There are different ways to parse National Institutes of Health funding data, notes Sally Rockey, the deputy director for extramural research at NIH, at her Rock Talk blog. There are success, award, and funding rates, each of which give a slightly different take on the numbers.

In fiscal year 2014, NIH received 51,073 research project grant applications and funded 9,241 of them, yielding a success rate of 18.1 percent, Rockey says. This figure, she adds, doesn't take resubmissions into account. If those are added in, then there was an award rate of 17.0 percent in FY 2014.

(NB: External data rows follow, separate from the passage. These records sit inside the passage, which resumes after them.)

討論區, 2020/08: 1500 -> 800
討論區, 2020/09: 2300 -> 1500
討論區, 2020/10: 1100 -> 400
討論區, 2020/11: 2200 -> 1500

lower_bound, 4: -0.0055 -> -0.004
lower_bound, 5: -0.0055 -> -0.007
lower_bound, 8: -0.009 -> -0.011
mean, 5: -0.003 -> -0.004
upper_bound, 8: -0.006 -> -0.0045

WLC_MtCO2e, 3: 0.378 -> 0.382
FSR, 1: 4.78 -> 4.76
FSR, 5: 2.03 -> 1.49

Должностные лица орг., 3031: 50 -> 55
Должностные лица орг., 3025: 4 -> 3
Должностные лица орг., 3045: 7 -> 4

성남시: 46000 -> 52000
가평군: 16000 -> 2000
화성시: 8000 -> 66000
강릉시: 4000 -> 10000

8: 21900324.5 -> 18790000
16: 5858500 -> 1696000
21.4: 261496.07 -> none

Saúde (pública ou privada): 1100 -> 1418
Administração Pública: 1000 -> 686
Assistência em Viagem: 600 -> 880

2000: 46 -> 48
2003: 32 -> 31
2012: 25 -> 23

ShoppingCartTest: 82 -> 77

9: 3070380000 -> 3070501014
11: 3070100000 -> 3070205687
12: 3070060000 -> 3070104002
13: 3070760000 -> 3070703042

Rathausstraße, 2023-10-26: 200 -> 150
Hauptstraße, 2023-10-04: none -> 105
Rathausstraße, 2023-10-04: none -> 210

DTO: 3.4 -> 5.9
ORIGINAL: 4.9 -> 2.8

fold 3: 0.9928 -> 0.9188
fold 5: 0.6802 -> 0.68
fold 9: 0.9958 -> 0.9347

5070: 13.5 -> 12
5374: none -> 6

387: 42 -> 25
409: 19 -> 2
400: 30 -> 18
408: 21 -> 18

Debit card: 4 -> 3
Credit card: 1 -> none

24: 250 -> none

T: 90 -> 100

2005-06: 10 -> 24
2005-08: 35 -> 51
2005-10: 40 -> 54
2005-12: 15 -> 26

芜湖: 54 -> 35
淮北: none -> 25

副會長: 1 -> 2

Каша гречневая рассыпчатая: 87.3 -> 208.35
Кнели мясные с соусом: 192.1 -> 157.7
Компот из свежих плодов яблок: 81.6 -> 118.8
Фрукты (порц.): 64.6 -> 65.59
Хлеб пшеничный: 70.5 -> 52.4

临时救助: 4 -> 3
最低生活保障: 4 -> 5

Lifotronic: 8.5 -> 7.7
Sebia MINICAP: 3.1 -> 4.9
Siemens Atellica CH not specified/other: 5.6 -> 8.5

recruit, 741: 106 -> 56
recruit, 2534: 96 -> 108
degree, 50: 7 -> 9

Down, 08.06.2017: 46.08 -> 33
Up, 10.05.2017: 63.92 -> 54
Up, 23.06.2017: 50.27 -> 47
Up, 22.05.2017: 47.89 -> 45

Then filtering the numbers by individual principal investigators, she says NIH funded 9,986 PIs out of 39,809 total investigator applicants, giving a funding rate of 25.1 percent.

Rockey notes that since the end of the doubling of the NIH budget in 2003, success, award, and funding rates have all fallen. Still, she adds that the number of PIs supported has grown from just more than 15,000 in 1980 to some 27,000, and over the years, she says those numbers have largely tracked agency funding levels.

"The number of investigators rose to an all-time high in FY 2012, after which it fell, likely related to the sequestration that significantly reduced NIH's budget," Rockey writes. "While NIH funding levels were partially restored in FY 2014, the number of PIs remained at 2013 levels."